After the fall of the Iron Curtain, political and social transformation in Eastern Europe was characterized by extensive geographic mobility and migration. The emergence of new nation-states in the post-Soviet space after the dissolution of the USSR led to large migratory movements between the former union republics. The wars in Yugoslavia in the early 1990s turned millions of people into war refugees. In many countries, structural change in rural areas led to massive migration of workers to the cities. At the same time, since the 1990s there has been large-scale transnational labor migration from Eastern to Western Europe, with massive consequences for both the countries of origin and the receiving countries. After being primarily affected as transit countries for refugees from the Middle East and Central Asia during the so-called "refugee crisis" in 2015, Eastern European countries received the majority of Ukrainian war refugees in 2022 after Russia's invasion of Ukraine. However, the war in Ukraine is also present in Western European states, not least in the form of several million war refugees.

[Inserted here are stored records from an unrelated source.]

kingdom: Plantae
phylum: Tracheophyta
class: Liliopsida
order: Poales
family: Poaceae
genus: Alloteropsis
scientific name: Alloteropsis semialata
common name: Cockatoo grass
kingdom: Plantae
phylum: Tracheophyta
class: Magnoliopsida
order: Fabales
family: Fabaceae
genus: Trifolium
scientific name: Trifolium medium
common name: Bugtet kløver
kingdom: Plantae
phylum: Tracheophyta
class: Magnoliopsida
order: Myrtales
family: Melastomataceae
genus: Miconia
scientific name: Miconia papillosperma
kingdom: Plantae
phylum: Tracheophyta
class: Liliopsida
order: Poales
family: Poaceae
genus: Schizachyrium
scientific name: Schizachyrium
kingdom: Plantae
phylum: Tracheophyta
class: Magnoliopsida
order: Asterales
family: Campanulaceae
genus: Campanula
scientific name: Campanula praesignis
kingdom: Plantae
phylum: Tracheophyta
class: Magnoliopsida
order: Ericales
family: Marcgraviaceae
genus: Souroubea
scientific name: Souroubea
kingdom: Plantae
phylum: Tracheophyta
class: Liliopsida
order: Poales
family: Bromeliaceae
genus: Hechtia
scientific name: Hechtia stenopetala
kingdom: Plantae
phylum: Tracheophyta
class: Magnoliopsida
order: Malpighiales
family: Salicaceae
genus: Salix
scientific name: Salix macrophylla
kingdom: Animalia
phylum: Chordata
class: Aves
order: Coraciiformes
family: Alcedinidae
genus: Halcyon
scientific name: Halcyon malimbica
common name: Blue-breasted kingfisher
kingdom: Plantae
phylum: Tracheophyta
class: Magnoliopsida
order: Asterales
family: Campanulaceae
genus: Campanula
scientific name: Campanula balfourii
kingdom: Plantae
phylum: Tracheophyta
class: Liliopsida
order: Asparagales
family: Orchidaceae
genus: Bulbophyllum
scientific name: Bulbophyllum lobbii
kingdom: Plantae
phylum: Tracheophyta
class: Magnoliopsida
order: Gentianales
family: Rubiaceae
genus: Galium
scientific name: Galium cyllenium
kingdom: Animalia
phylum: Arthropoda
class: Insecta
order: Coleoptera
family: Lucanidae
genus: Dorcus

This international conference, jointly organized by the Center for Governance and Culture in Europe (GCE) at the University of St. Gallen, the academic initiative Ukrainian Research in Switzerland (URIS) at the University of Basel and the Center for Eastern European Studies (CEEC) at the University of Zurich, is devoted to the causes, forms and social and political consequences of geographic mobility and migration in Eastern Europe. Our focus is on the states and societies of the post-socialist and post-Soviet space and the years 1989/1991 to the present, although questions of a broader historical scope will also be considered. The conference brings together scholars from different academic disciplines (political science, sociology, history, anthropology, cultural studies) and from Eastern and Western Europe. Established scholars as well as graduate students and postdocs will participate. The aim is to engage in a truly interdisciplinary and international dialogue on geographic mobility and migration as part of social and political transformation in the eastern part of the European continent.
Roundtable discussion with Simone Zurschmitten, Head of the Resettlement Section SEM, and Babak Fargahi, Dr. iur. Attorney-at-Law RISE, we discuss the current situation and practical examples related to the Temporary Protection Status S in Switzerland. Moderated by Dr. Sandra King-Savic.